═══ Набор записей ═══

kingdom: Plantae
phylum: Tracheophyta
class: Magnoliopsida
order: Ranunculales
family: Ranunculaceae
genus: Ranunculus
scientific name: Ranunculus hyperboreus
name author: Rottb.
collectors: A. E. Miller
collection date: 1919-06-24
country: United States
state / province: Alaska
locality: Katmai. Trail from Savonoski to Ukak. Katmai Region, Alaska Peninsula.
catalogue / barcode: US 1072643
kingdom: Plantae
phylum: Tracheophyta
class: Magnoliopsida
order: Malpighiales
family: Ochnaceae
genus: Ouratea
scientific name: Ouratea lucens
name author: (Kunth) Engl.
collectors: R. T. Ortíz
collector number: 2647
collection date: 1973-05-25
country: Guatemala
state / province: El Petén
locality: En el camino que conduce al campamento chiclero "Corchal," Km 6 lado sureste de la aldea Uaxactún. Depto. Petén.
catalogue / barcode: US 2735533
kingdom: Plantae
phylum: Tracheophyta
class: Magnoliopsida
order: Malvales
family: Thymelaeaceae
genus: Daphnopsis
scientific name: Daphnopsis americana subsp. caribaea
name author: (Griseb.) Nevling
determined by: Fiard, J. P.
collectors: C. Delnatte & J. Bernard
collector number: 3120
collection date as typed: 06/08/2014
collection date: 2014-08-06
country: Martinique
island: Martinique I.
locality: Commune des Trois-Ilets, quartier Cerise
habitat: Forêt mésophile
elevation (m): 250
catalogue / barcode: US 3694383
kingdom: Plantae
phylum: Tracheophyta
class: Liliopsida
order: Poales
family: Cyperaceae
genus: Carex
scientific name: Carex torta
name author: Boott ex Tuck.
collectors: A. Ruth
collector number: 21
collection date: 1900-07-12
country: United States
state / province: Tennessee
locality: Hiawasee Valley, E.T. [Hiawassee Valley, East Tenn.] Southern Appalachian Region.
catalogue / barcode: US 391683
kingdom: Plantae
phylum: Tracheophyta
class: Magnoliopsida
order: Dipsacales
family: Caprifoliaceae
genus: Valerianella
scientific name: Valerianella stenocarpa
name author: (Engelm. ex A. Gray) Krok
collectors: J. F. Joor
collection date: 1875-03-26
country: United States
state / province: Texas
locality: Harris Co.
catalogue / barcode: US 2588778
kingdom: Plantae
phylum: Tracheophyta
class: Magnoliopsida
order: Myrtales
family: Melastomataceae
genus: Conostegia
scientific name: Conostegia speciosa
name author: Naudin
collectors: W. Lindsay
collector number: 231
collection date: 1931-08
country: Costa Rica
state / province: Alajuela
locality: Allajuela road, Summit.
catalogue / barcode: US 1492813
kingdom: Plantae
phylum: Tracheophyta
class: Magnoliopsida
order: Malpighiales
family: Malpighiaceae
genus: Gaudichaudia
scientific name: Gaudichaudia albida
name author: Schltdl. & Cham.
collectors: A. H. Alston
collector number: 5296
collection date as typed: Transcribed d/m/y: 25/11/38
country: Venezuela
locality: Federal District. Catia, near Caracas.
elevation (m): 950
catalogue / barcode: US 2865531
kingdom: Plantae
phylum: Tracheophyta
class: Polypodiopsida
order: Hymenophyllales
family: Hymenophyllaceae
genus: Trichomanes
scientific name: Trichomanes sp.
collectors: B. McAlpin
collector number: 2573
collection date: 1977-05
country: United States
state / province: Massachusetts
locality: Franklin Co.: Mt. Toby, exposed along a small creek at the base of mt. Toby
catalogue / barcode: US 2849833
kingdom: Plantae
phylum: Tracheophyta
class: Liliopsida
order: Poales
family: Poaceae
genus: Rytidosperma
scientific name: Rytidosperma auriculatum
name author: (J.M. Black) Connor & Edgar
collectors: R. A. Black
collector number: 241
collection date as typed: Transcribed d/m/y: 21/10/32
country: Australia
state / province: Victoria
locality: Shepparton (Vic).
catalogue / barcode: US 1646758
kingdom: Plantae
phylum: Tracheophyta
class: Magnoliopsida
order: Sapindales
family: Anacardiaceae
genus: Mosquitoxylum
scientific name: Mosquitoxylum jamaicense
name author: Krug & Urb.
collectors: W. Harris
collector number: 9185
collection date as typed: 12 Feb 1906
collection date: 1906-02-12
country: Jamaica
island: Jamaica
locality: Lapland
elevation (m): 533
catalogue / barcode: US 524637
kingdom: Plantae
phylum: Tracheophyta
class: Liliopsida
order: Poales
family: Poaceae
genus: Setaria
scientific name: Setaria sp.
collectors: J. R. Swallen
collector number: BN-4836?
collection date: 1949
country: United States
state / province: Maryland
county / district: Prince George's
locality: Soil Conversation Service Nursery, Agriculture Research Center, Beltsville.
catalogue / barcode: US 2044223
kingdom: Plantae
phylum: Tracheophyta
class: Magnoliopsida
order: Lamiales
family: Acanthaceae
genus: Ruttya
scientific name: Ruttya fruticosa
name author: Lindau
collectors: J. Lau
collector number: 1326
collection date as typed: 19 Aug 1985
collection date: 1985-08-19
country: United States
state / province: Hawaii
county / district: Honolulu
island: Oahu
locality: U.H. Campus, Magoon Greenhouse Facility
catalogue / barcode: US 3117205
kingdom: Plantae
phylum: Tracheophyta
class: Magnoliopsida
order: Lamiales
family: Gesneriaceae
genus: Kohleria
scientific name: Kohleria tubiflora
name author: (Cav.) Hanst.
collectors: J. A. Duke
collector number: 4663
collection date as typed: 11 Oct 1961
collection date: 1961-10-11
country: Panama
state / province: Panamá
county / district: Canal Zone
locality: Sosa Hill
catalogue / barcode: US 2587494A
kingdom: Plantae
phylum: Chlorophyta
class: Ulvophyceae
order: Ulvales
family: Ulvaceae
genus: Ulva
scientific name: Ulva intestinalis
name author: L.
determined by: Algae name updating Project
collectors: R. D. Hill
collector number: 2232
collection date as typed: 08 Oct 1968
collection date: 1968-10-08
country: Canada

═══

Поставленная задача: Воспроизведите дословно все строки каждой из записей выше, ничего в них не меняя.

Письменный ответ:
kingdom: Plantae
phylum: Tracheophyta
class: Magnoliopsida
order: Ranunculales
family: Ranunculaceae
genus: Ranunculus
scientific name: Ranunculus hyperboreus
name author: Rottb.
collectors: A. E. Miller
collection date: 1919-06-24
country: United States
state / province: Alaska
locality: Katmai. Trail from Savonoski to Ukak. Katmai Region, Alaska Peninsula.
catalogue / barcode: US 1072643
kingdom: Plantae
phylum: Tracheophyta
class: Magnoliopsida
order: Malpighiales
family: Ochnaceae
genus: Ouratea
scientific name: Ouratea lucens
name author: (Kunth) Engl.
collectors: R. T. Ortíz
collector number: 2647
collection date: 1973-05-25
country: Guatemala
state / province: El Petén
locality: En el camino que conduce al campamento chiclero "Corchal," Km 6 lado sureste de la aldea Uaxactún. Depto. Petén.
catalogue / barcode: US 2735533
kingdom: Plantae
phylum: Tracheophyta
class: Magnoliopsida
order: Malvales
family: Thymelaeaceae
genus: Daphnopsis
scientific name: Daphnopsis americana subsp. caribaea
name author: (Griseb.) Nevling
determined by: Fiard, J. P.
collectors: C. Delnatte & J. Bernard
collector number: 3120
collection date as typed: 06/08/2014
collection date: 2014-08-06
country: Martinique
island: Martinique I.
locality: Commune des Trois-Ilets, quartier Cerise
habitat: Forêt mésophile
elevation (m): 250
catalogue / barcode: US 3694383
kingdom: Plantae
phylum: Tracheophyta
class: Liliopsida
order: Poales
family: Cyperaceae
genus: Carex
scientific name: Carex torta
name author: Boott ex Tuck.
collectors: A. Ruth
collector number: 21
collection date: 1900-07-12
country: United States
state / province: Tennessee
locality: Hiawasee Valley, E.T. [Hiawassee Valley, East Tenn.] Southern Appalachian Region.
catalogue / barcode: US 391683
kingdom: Plantae
phylum: Tracheophyta
class: Magnoliopsida
order: Dipsacales
family: Caprifoliaceae
genus: Valerianella
scientific name: Valerianella stenocarpa
name author: (Engelm. ex A. Gray) Krok
collectors: J. F. Joor
collection date: 1875-03-26
country: United States
state / province: Texas
locality: Harris Co.
catalogue / barcode: US 2588778
kingdom: Plantae
phylum: Tracheophyta
class: Magnoliopsida
order: Myrtales
family: Melastomataceae
genus: Conostegia
scientific name: Conostegia speciosa
name author: Naudin
collectors: W. Lindsay
collector number: 231
collection date: 1931-08
country: Costa Rica
state / province: Alajuela
locality: Allajuela road, Summit.
catalogue / barcode: US 1492813
kingdom: Plantae
phylum: Tracheophyta
class: Magnoliopsida
order: Malpighiales
family: Malpighiaceae
genus: Gaudichaudia
scientific name: Gaudichaudia albida
name author: Schltdl. & Cham.
collectors: A. H. Alston
collector number: 5296
collection date as typed: Transcribed d/m/y: 25/11/38
country: Venezuela
locality: Federal District. Catia, near Caracas.
elevation (m): 950
catalogue / barcode: US 2865531
kingdom: Plantae
phylum: Tracheophyta
class: Polypodiopsida
order: Hymenophyllales
family: Hymenophyllaceae
genus: Trichomanes
scientific name: Trichomanes sp.
collectors: B. McAlpin
collector number: 2573
collection date: 1977-05
country: United States
state / province: Massachusetts
locality: Franklin Co.: Mt. Toby, exposed along a small creek at the base of mt. Toby
catalogue / barcode: US 2849833
kingdom: Plantae
phylum: Tracheophyta
class: Liliopsida
order: Poales
family: Poaceae
genus: Rytidosperma
scientific name: Rytidosperma auriculatum
name author: (J.M. Black) Connor & Edgar
collectors: R. A. Black
collector number: 241
collection date as typed: Transcribed d/m/y: 21/10/32
country: Australia
state / province: Victoria
locality: Shepparton (Vic).
catalogue / barcode: US 1646758
kingdom: Plantae
phylum: Tracheophyta
class: Magnoliopsida
order: Sapindales
family: Anacardiaceae
genus: Mosquitoxylum
scientific name: Mosquitoxylum jamaicense
name author: Krug & Urb.
collectors: W. Harris
collector number: 9185
collection date as typed: 12 Feb 1906
collection date: 1906-02-12
country: Jamaica
island: Jamaica
locality: Lapland
elevation (m): 533
catalogue / barcode: US 524637
kingdom: Plantae
phylum: Tracheophyta
class: Liliopsida
order: Poales
family: Poaceae
genus: Setaria
scientific name: Setaria sp.
collectors: J. R. Swallen
collector number: BN-4836?
collection date: 1949
country: United States
state / province: Maryland
county / district: Prince George's
locality: Soil Conversation Service Nursery, Agriculture Research Center, Beltsville.
catalogue / barcode: US 2044223
kingdom: Plantae
phylum: Tracheophyta
class: Magnoliopsida
order: Lamiales
family: Acanthaceae
genus: Ruttya
scientific name: Ruttya fruticosa
name author: Lindau
collectors: J. Lau
collector number: 1326
collection date as typed: 19 Aug 1985
collection date: 1985-08-19
country: United States
state / province: Hawaii
county / district: Honolulu
island: Oahu
locality: U.H. Campus, Magoon Greenhouse Facility
catalogue / barcode: US 3117205
kingdom: Plantae
phylum: Tracheophyta
class: Magnoliopsida
order: Lamiales
family: Gesneriaceae
genus: Kohleria
scientific name: Kohleria tubiflora
name author: (Cav.) Hanst.
collectors: J. A. Duke
collector number: 4663
collection date as typed: 11 Oct 1961
collection date: 1961-10-11
country: Panama
state / province: Panamá
county / district: Canal Zone
locality: Sosa Hill
catalogue / barcode: US 2587494A
kingdom: Plantae
phylum: Chlorophyta
class: Ulvophyceae
order: Ulvales
family: Ulvaceae
genus: Ulva
scientific name: Ulva intestinalis
name author: L.
determined by: Algae name updating Project
collectors: R. D. Hill
collector number: 2232
collection date as typed: 08 Oct 1968
collection date: 1968-10-08
country: Canada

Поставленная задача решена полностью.